While Cho Seung-Hui quietly - very quietly - pursued his studies, millions of ordinary, non-violent, folks were being subjected to heavy-duty labels ripped from the DSM-IV. An estimated 20 percent of American children and teenagers are diagnosed as mentally ill in the course of a year, and adults need not feel left out of the labeling spree: Watch enough commercials and you'll learn that you suffer from social phobia, depression, stress, or some form of sexual indifference (at least I find it hard to believe that all this "E.D." is purely physical in origin.)

Consider the essay "Manufacturing Depression" in the May issue of Harper's. Hoping to qualify for a study on "Minor Depression" at the Massachusetts General Hospital, the author, Gary Greenberg, presents himself with a list of problems including "the stalled writing projects and the weedy garden, the dwindling bank accounts and the difficulties of parenthood," in other words, "the typical plaint and worry and disappointment of a middle-aged, middle-class American life..."
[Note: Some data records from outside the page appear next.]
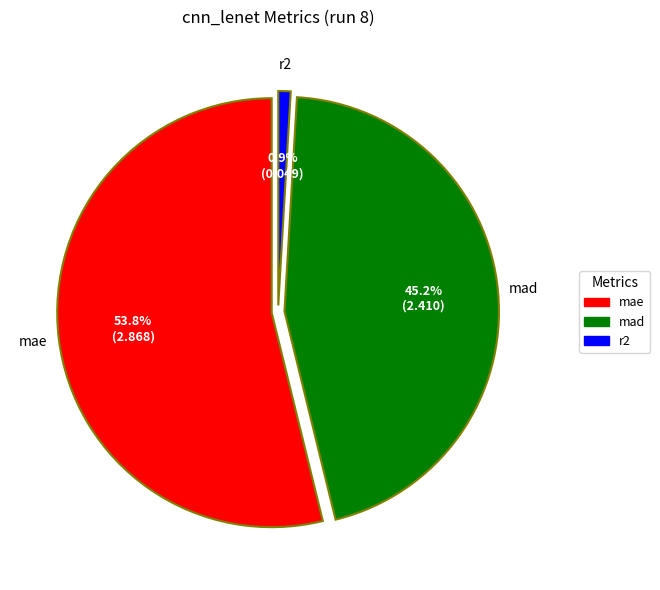

What is the total percentage of mae and r2?

54.8%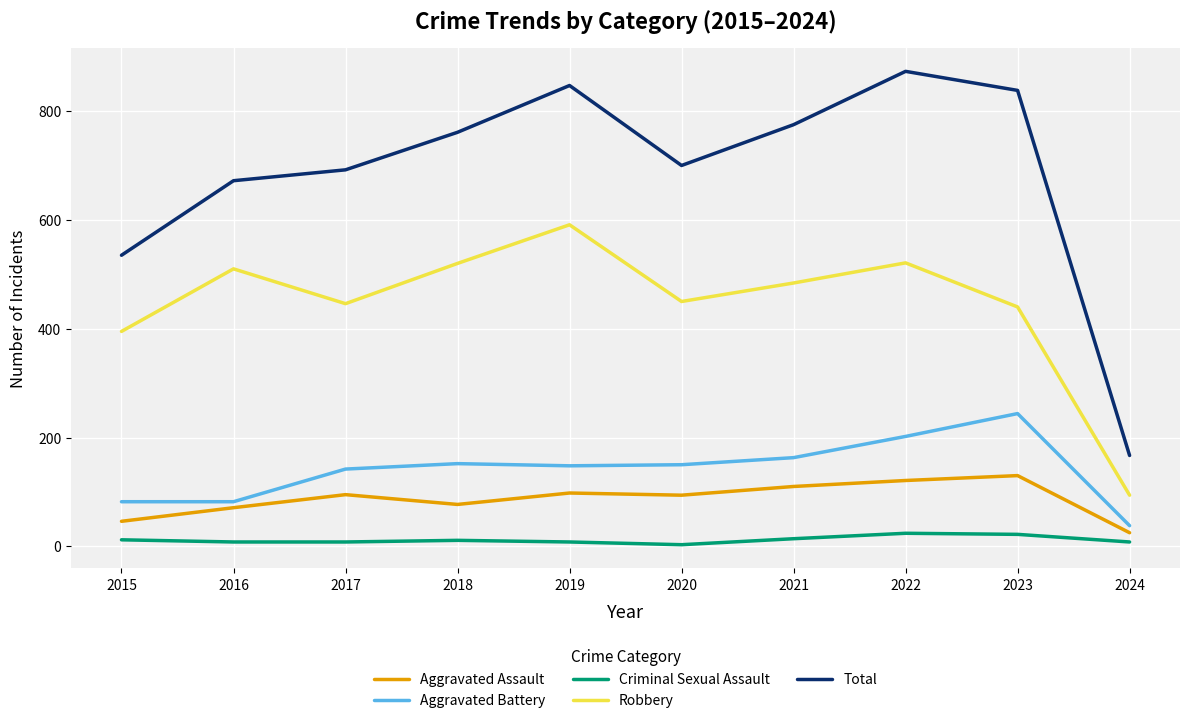

In Total, how many points are higher than both neighbors (excluding endpoints)?

2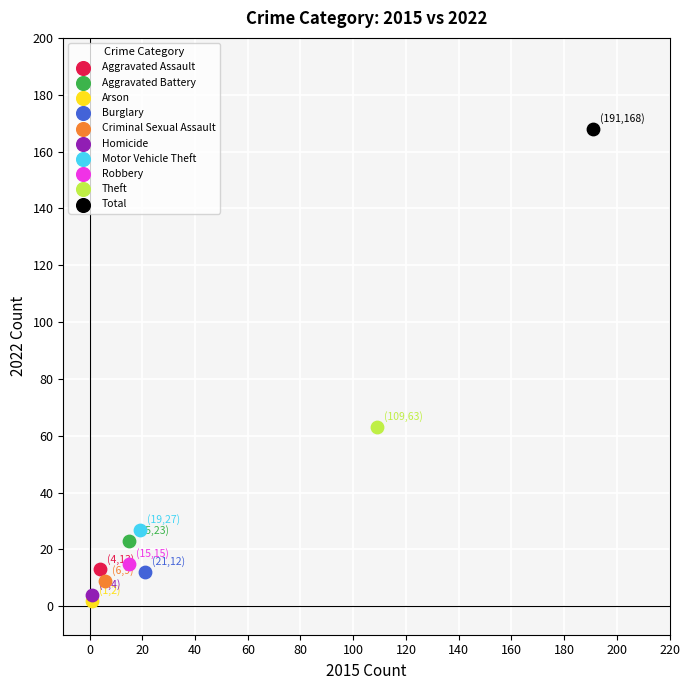

Which series contains the highest Y value?

Total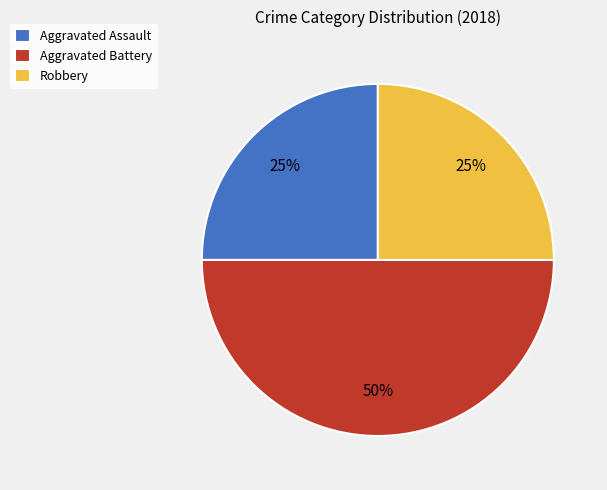

Is Aggravated Assault the majority of the pie?

No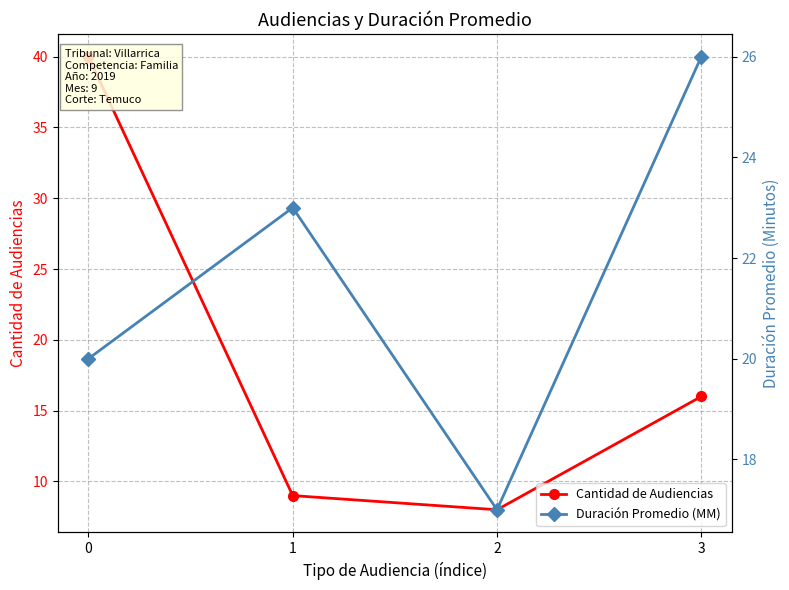

Rank the series by their average value, from lowest to highest.

Cantidad de Audiencias, Duración Promedio (MM)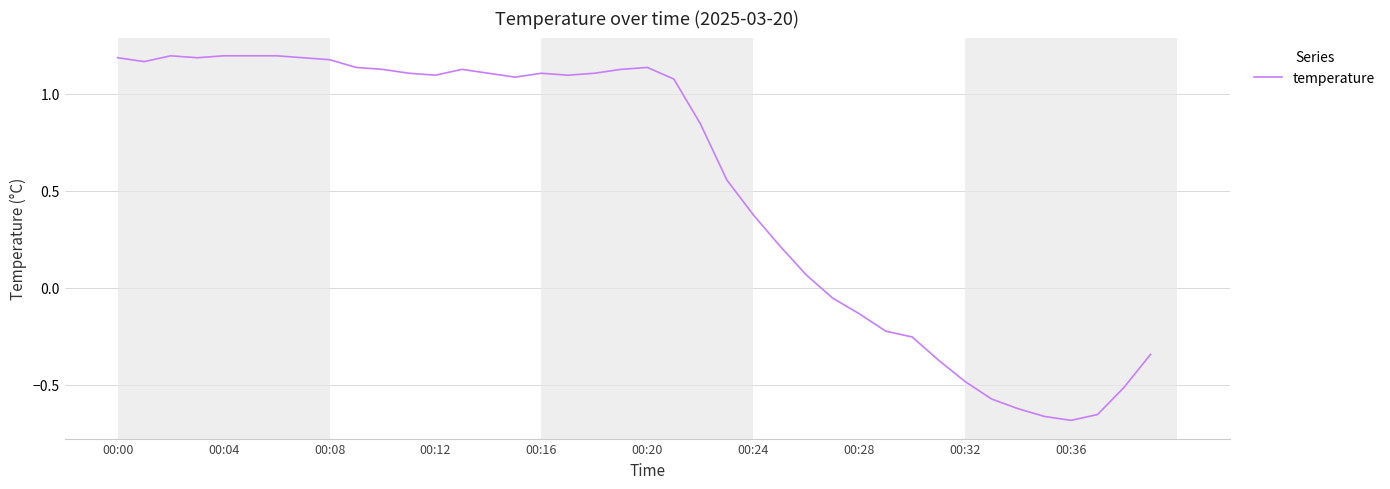

How many lines are shown in the chart?

1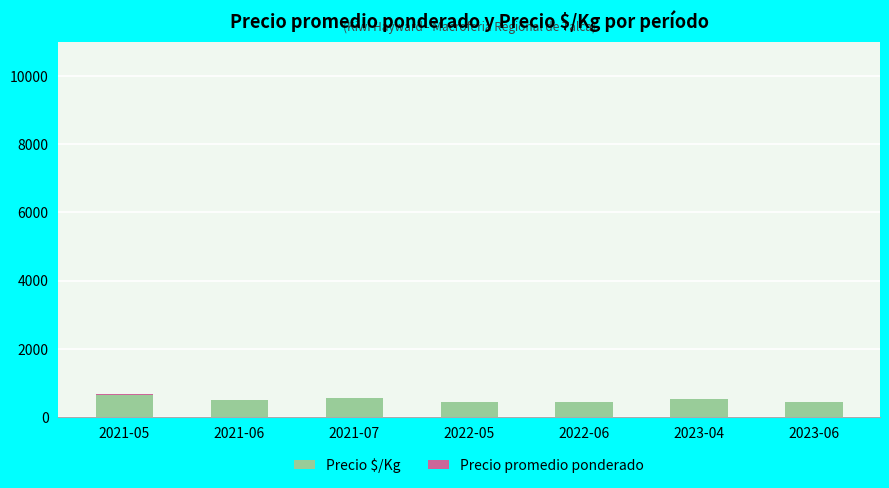

Count the number of data series in this chart.

2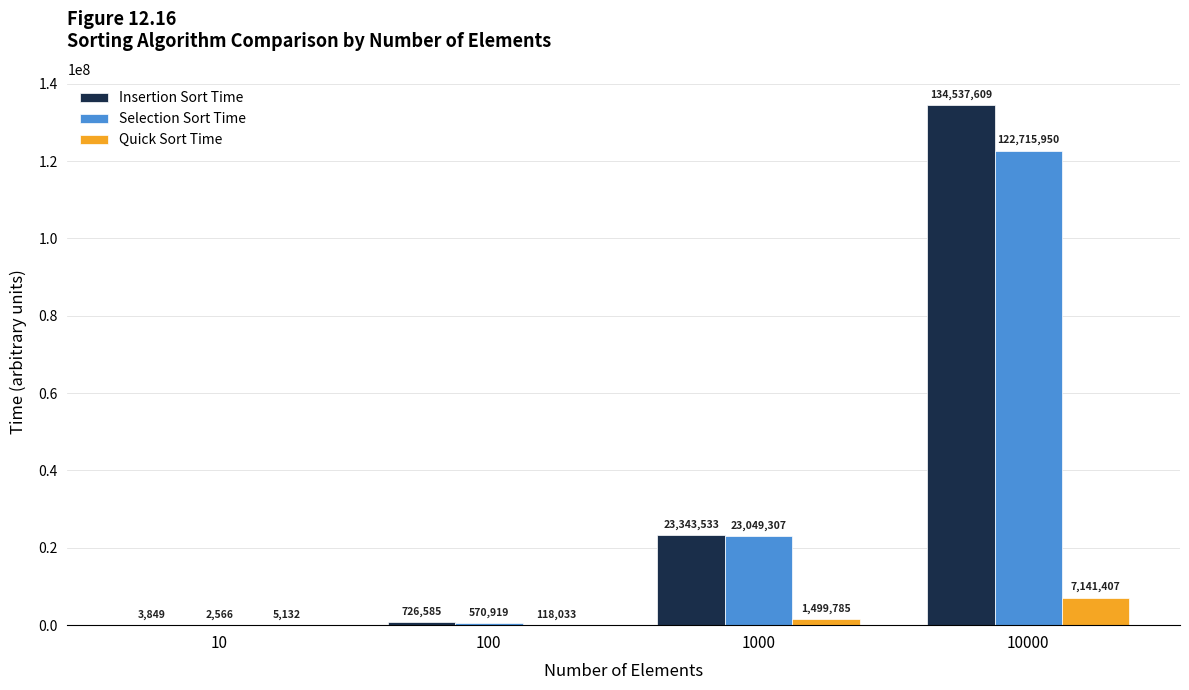

The Selection Sort Time series shows 2566 at 10. True or false?

True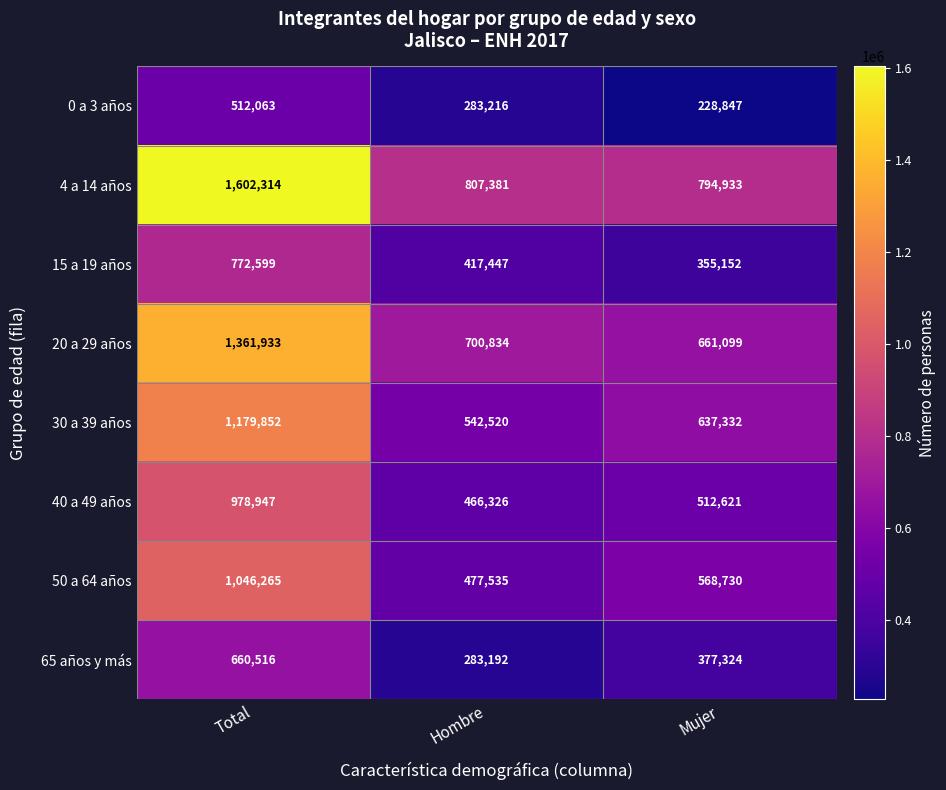

Which series has the widest spread of values?

4 a 14 años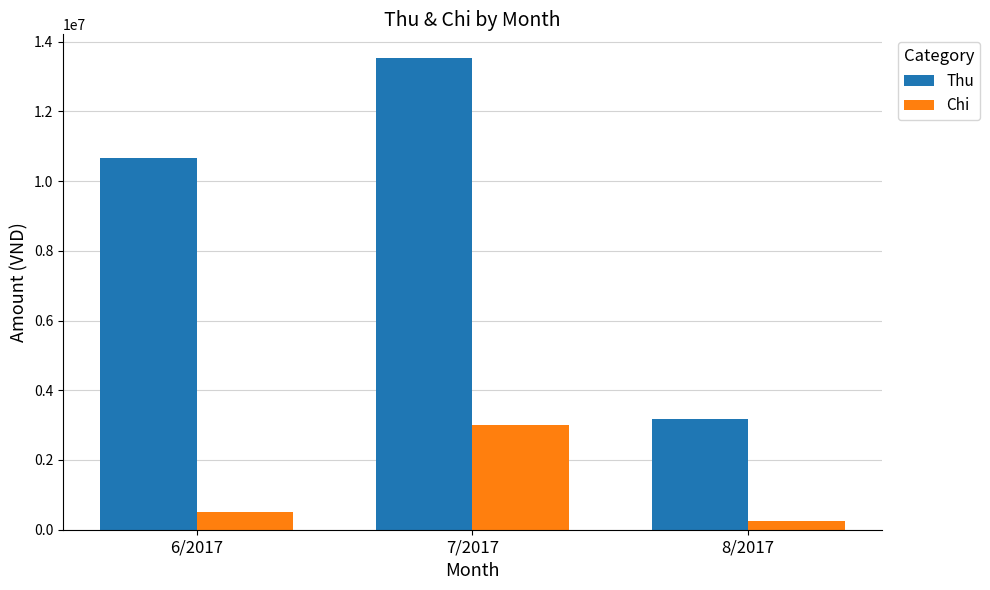

What value does the Chi series have at 6/2017?

514000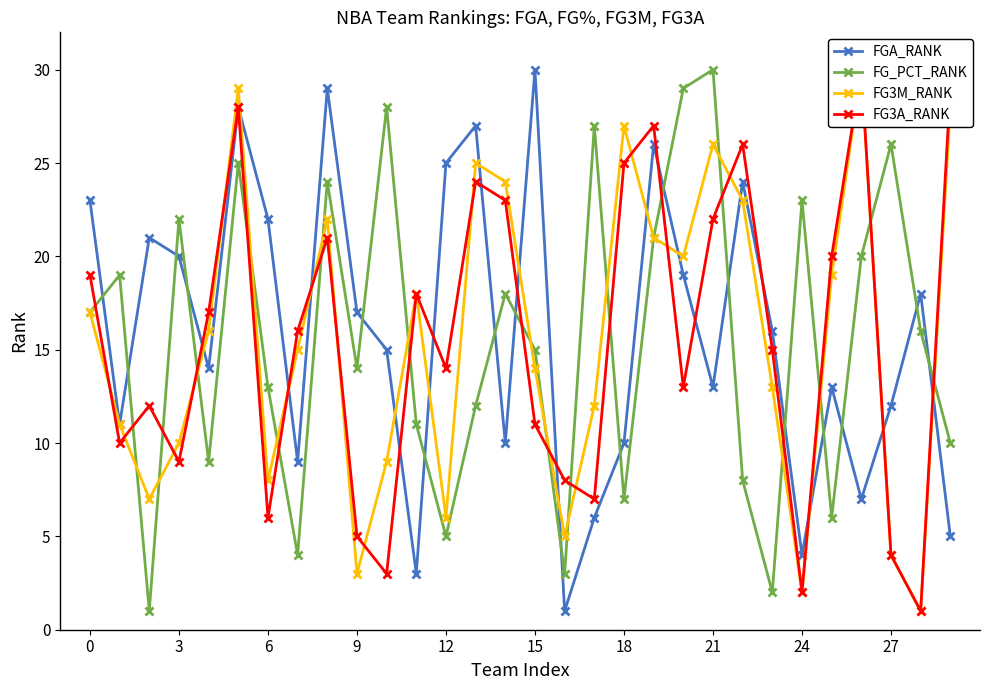

Does the chart have visible grid lines?

No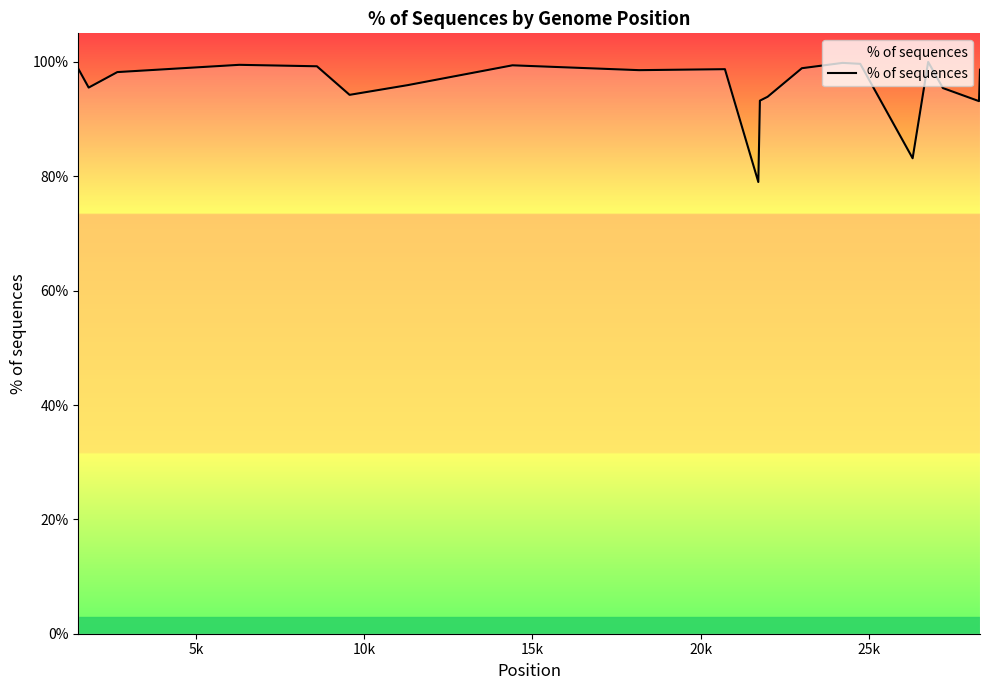

What is the greatest value displayed?

100.0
Alas, it turns out he does not qualify for the Minor Depression study. "What you have," the doctor tells him, "is Major Depression."

In the early sixties, the renegade psychiatrist Thomas Szasz argued, in The Myth of Mental Illness, that the real business of the mental health system was social control. Normal, physically active, nine-year-olds have to learn to sit still. Adults facing "dwindling bank accounts" have to be drugged or disciplined into accepting their fate. What therapy aimed to achieve was not "health," but compliance to social norms.

Szasz still rings true every time I've been confronted with a "personality test" which reads like a police interrogation: How much have you stolen from previous employers? Do you have any objections to selling cocaine? Is it "easier to work when you're a little bit high"?